The featured image is form the Vycle web site. No known copyright restrictions.
The Vycle is a new elevator concept proposed by architect Elena Larriba, who also holds a graduate degree from the Royal College of Art in London. Moving lifts usually requires electric motors coupled with cables, pulleys and counterweights, drum winches or hydraulic piston cylinders. The lift mechanism is chosen according to the desired characteristics of the elevator, such as the number of floors to reach. These systems require considerable space in a building and it takes a lot of energy to operate them. Using the stairs is always the most ecological option; it is also a physical exercise. However, when you have to go up five or ten floors, the elevator is the fastest option (and the least exhausting!).
The Vycle is a new solution that allows moving between floors in any building without electricity. It consists of two different sections: the first looks like a traditional bicycle with its handlebars and pedals (reminiscent of stationary bikes of the ’80s—see image below!), and the second is the gear system.

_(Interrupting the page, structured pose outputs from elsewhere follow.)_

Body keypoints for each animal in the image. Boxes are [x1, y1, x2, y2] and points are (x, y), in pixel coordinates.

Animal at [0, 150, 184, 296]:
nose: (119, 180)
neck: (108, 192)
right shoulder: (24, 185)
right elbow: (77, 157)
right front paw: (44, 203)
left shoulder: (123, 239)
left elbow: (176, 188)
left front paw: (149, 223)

Unlike a traditional bike, the gear system is not connected to a wheel, but to a vertical chain. This chain is part of the second section of the Vycle, in addition to vertical beams supporting the bike structure and the counterweight. Pedalling drives the bike chain connected to the gear system, which activates the vertical chain to go up or down. Going up or down several floors can be done quickly while performing a physical activity of reasonable intensity. The video below shows how the Vycle works.
The Vycle—How it Work
The main advantage of the Vycle is that it does not require much space, unlike conventional lifts. Also, the only form of energy that it needs comes from the user. The Vycle can be used not only in buildings, but also in cranes and scaffolding, as shown in the video below.

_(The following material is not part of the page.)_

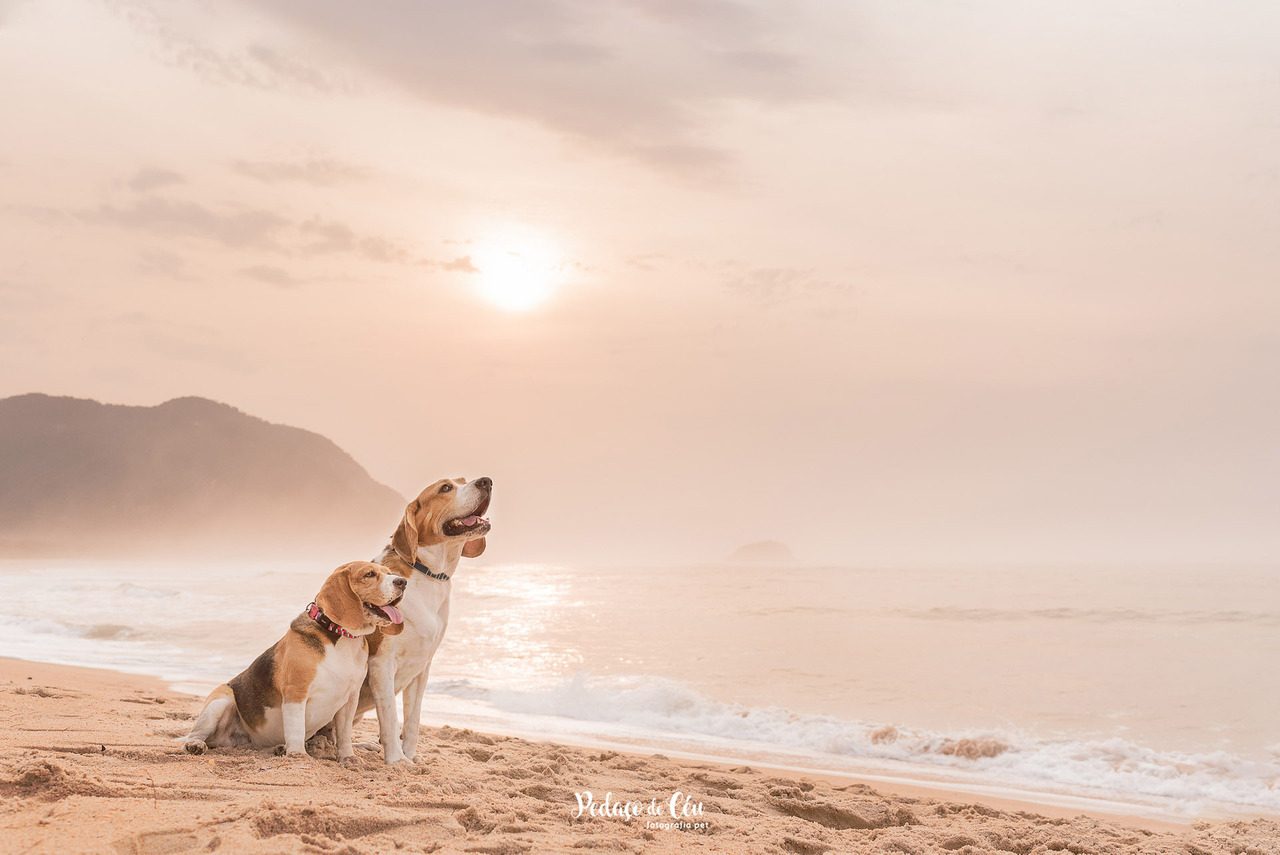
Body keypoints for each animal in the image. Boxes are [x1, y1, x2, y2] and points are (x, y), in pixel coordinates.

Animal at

Notwithstanding this innovative idea, building elevators cannot be replaced by the Vycle. Elevators allow people with reduced mobility to move around and also facilitate access to emergency services. Just for fun, imagine that ÉTS (or another establishment) replaces the current elevators with several Vycles. Just think about the lineups to go up or down during morning and evening rush hours, and lunch time! The stairs would probably be faster. However, the idea of using the Vycle for construction projects could be a viable and rather interesting solution.